Dealing With Introversion and Extraversion

By Bernadette Homerski

"Let me talk it out " vs "I'll get back to you."

The yellow bus rolls away from the curb and you brace yourself for the impact against the kitchen door all the while aware of the steadily growing cacophony of shouts, squeals and conversation. The barrage of words, experiences and ideas can only be punctuated by your nod and abbreviated responses of "Really?...You don't say?....Uh-huh.." until the sound of your offspring's voice begins to fade as he/she wanders to the next room or back outdoors. Two doors down the block the bus has delivered another child whose quick skip has an equal impact on the door but the responses to your questions about the day and its experiences are laconic : " It was O.K.....I guess.....Maybe.."

The number of parents who have been equally frustrated by both reactions is growing not because there is anything necessarily wrong with the children, but because there is a misunderstanding of how the child needs to communicate his/her experiences. The behaviours described above are somewhat exaggerated to illustrate the types of behaviours that can be exhibited by children who have a preference for extraversion and for introversion in their way of interacting with the world. The extraverted type tends to process information outside of themselves. As one of my students put it, " I need to hear myself say something before I can communicate it." The introverted type, however, needs to process the information internally, and that may take the time needed for a pause or an hour or so. The implication that extraverts are talkative is misleading. In my experience as a classroom teacher, the introverted types can be equally talkative once they have had the time to interiorize and reflect on their experiences. So, don't be surprised if the child who arrives home with few words about the day dominates the conversation at the supper table or during your after supper walk with the dog ! Check out your own preference as an adult.
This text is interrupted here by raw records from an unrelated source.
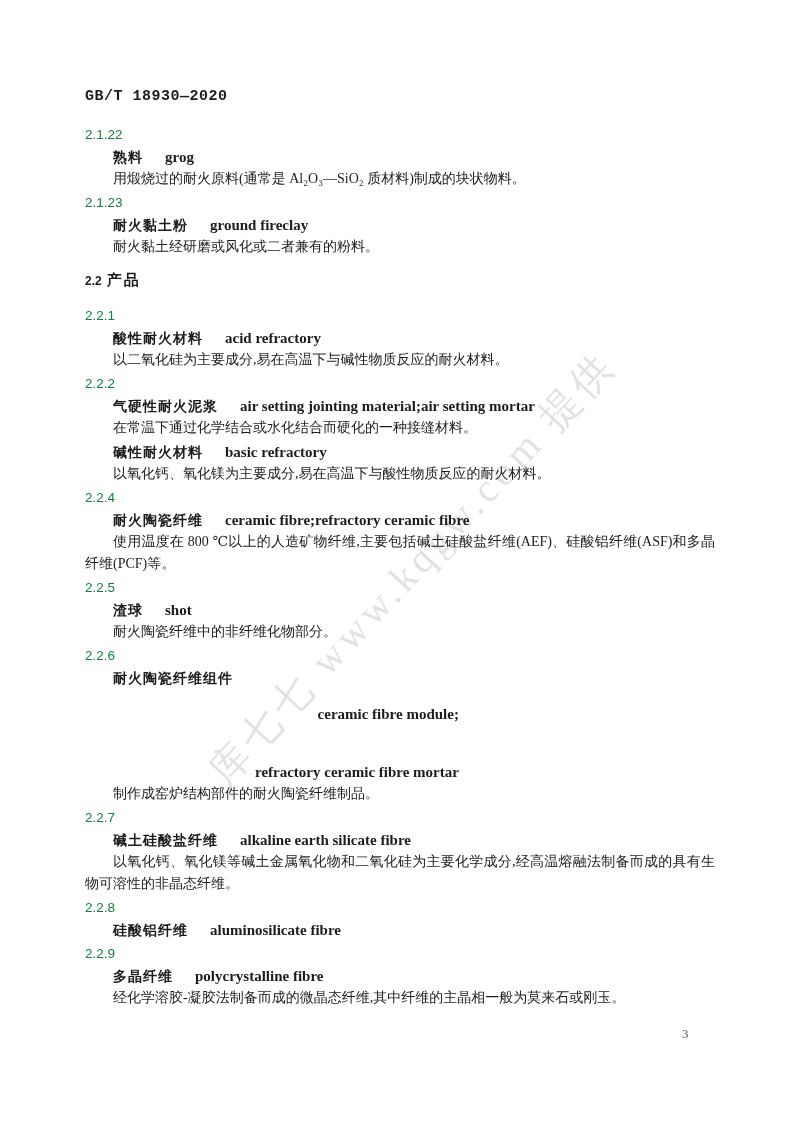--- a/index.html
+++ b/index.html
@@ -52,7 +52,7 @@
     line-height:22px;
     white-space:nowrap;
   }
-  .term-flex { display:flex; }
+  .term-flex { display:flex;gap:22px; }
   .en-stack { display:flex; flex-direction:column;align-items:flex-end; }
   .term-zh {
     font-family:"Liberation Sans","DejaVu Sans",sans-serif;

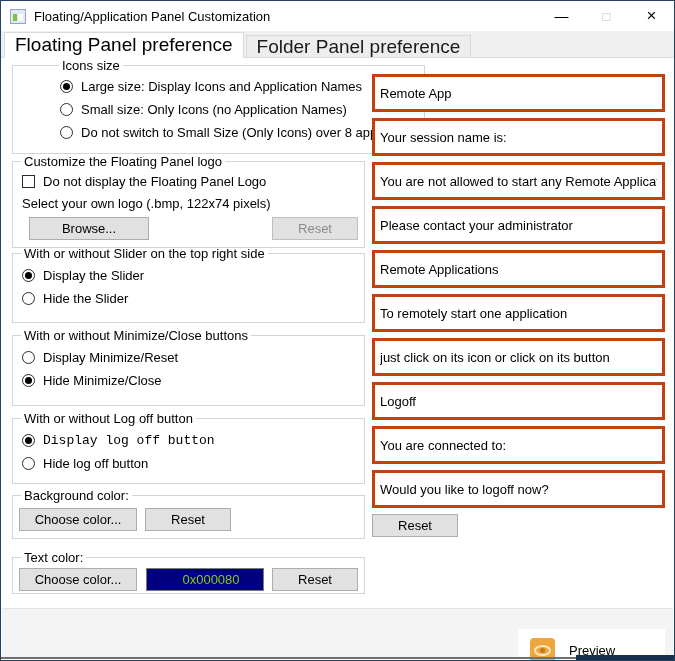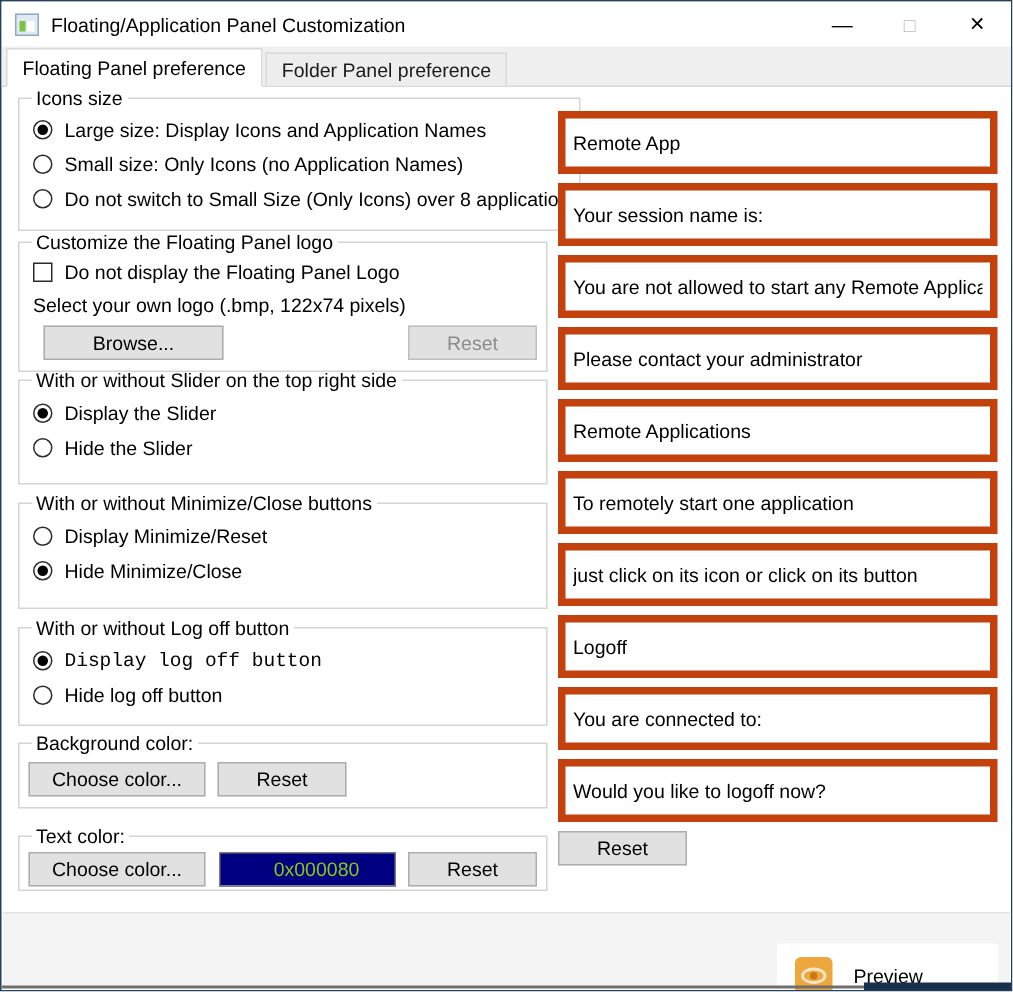--- a/index.html
+++ b/index.html
@@ -19,7 +19,7 @@
 
   
   .tabstrip{height:26px;background:#f0f0f0;border-bottom:1px solid #d9d9d9;display:flex;align-items:flex-end;position:relative;}
-  .tab{display:flex;align-items:center;padding:0 10px;font-size:13px;white-space:nowrap;box-sizing:border-box;margin-top:44px;}
+  .tab{display:flex;align-items:center;padding:0 10px;font-size:19px;white-space:nowrap;box-sizing:border-box;margin-top:44px;}
   .tab.active{height:26px;margin-left:3px;margin-bottom:-1px;background:#fff;border:1px solid #d9d9d9;border-bottom:1px solid #fff;z-index:2;}
   .tab.inactive{height:22px;margin-left:2px;background:#ededed;border:1px solid #d9d9d9;border-bottom:none;color:#1a1a1a;}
Do you prefer to "de-brief" as soon as you hit the front door or do you need the "space" and time to sort the day's events out before you communicate with your spouse ? The children have the same needs at their own level. So how does a parent respect their child's type preference at this level and, conversely, how do you teach a child to respect your type preference ? A simple suggestion comes from understanding that extraverts are energized by interaction with others while introverted types tend to be drained by sustained interaction : discuss the events that are coming up ahead of time. As a family, check out whether or not there is enough time for each member to be appropriately energized during that time according to their type preference. Children tend to be far more understanding and respecting of decisions made when they have some input and see their own needs addressed. After all, even extraverts need some "down time"!

Back to the school bus. Do introversion and extraversion have an impact on how your child learns? You bet ! Think of your child in the same room as thirty-one other extraverts and introverts ! Now imagine a lesson being taught!!